A: The Johner Institute works well and trustfully with all notified bodies. Most of the notified bodies recommend our services.
As not all notified bodies are competent in all subject matters, we have to know more about your products in order to give a more specific recommendation. Do not hesitate to contact us.
- Q: Are there any differences in how demanding notified bodies enforce compliance with the regulations?
A: The differences between auditors of one notified body are more significant than the differences between the notified bodies.
- Q: Are there any differences with respect to costs?
A: Yes. Notified bodies are companies in a competitive environment. There are not obligations by government with respect to pricing. Therefore, we strongly encourage you to ask for a bid to compare the prices. Please make sure that the quotes are actually comparable. Let us know if you are looking for help.
- Q: Do I need a notified body at all? If yes, under with circumstances?
You always have to involve a notified body in the medical device approval process if your product does not fall into class I. Many notified bodies also operate testing labs. However, not all testing labs (e.g. usability or electrical and electro-magnetic safety) are notified bodies.

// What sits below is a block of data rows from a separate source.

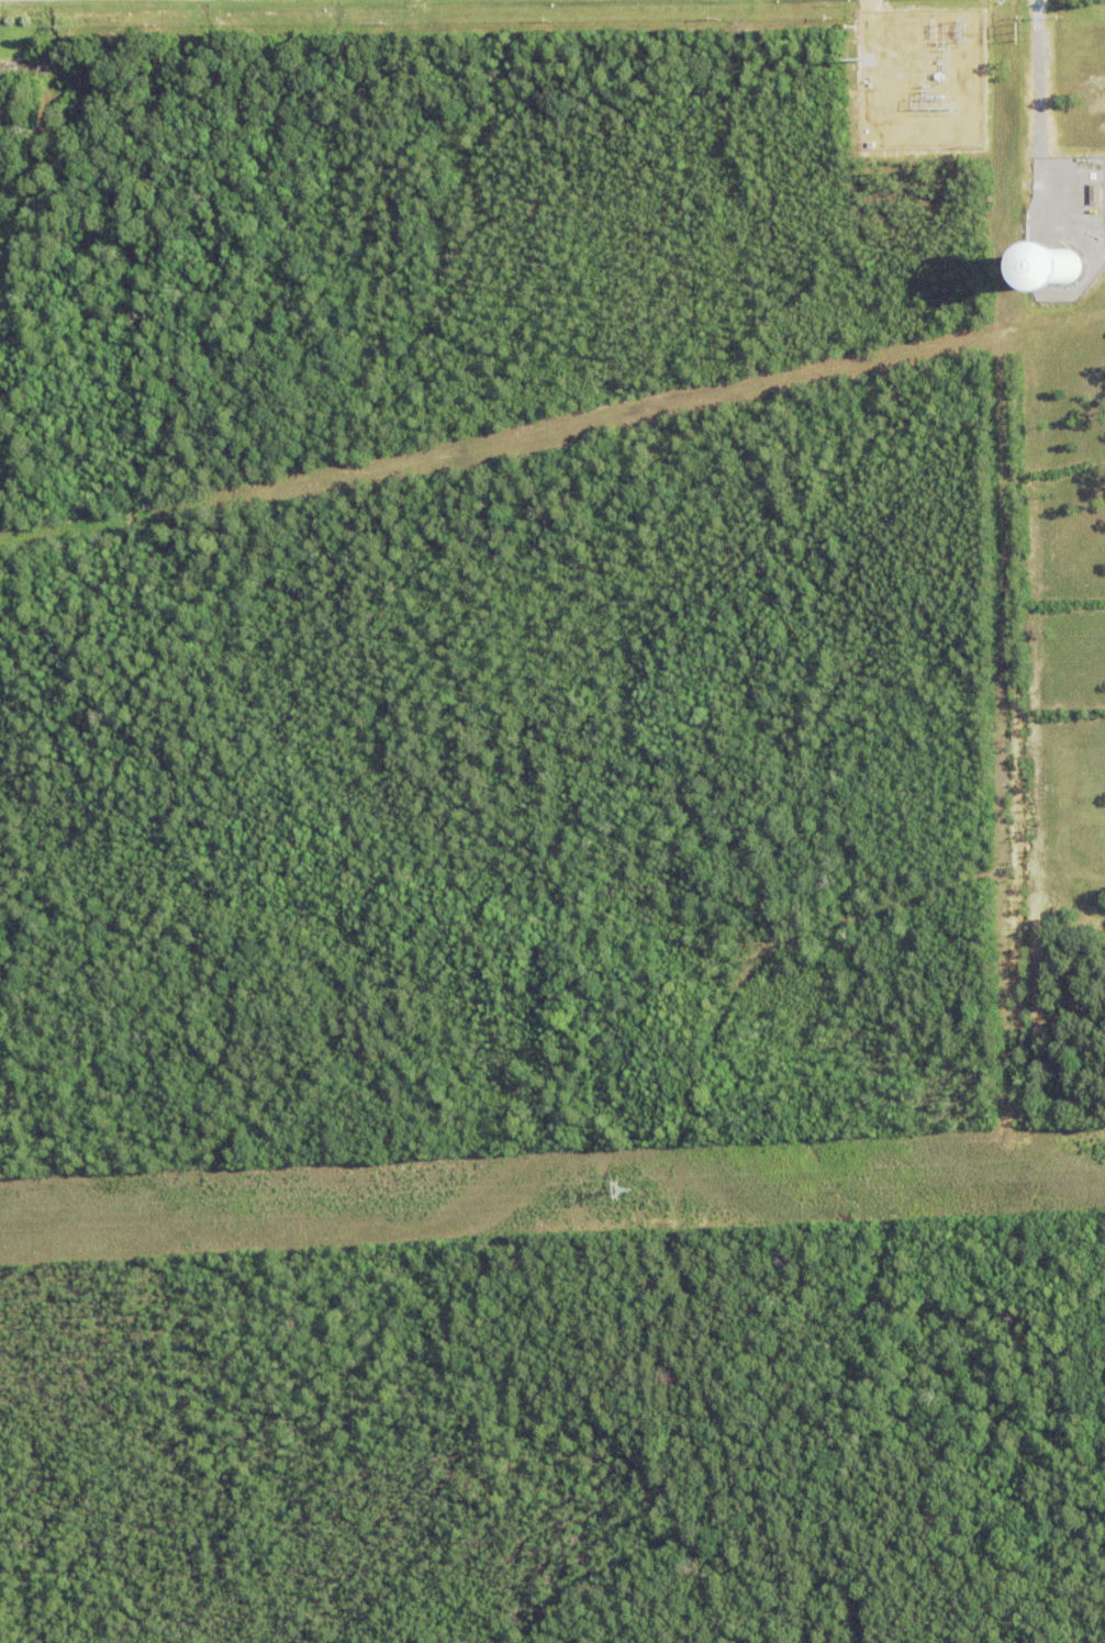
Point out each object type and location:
building: (7, 72)
power substation: (920, 77)
road: (1037, 114)
building: (1068, 263)
water tower: (1062, 266)
power tower: (632, 1191)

- Q: How long does it take until a notified body is auditing our quality management system?
A: A reliable answer is difficult. There are unfortunately notified bodies not even responding to customer requests. We also experienced situations when the notified body called back the very same day.
Generally speaking, it will take three to nine months between initial contact with the notified body and certification of the quality management system.
Please be aware that the number of notified bodies decreases, increasing the workload of the remaining notified bodies. This unfortunately also increases lead and response times.
Please be aware that there are institutions with accreditation to certify quality management systems, even according to ISO 13485. However, some do not have an accreditation to certify according to MDD respectively MDR. This is the exclusive right of notified bodies.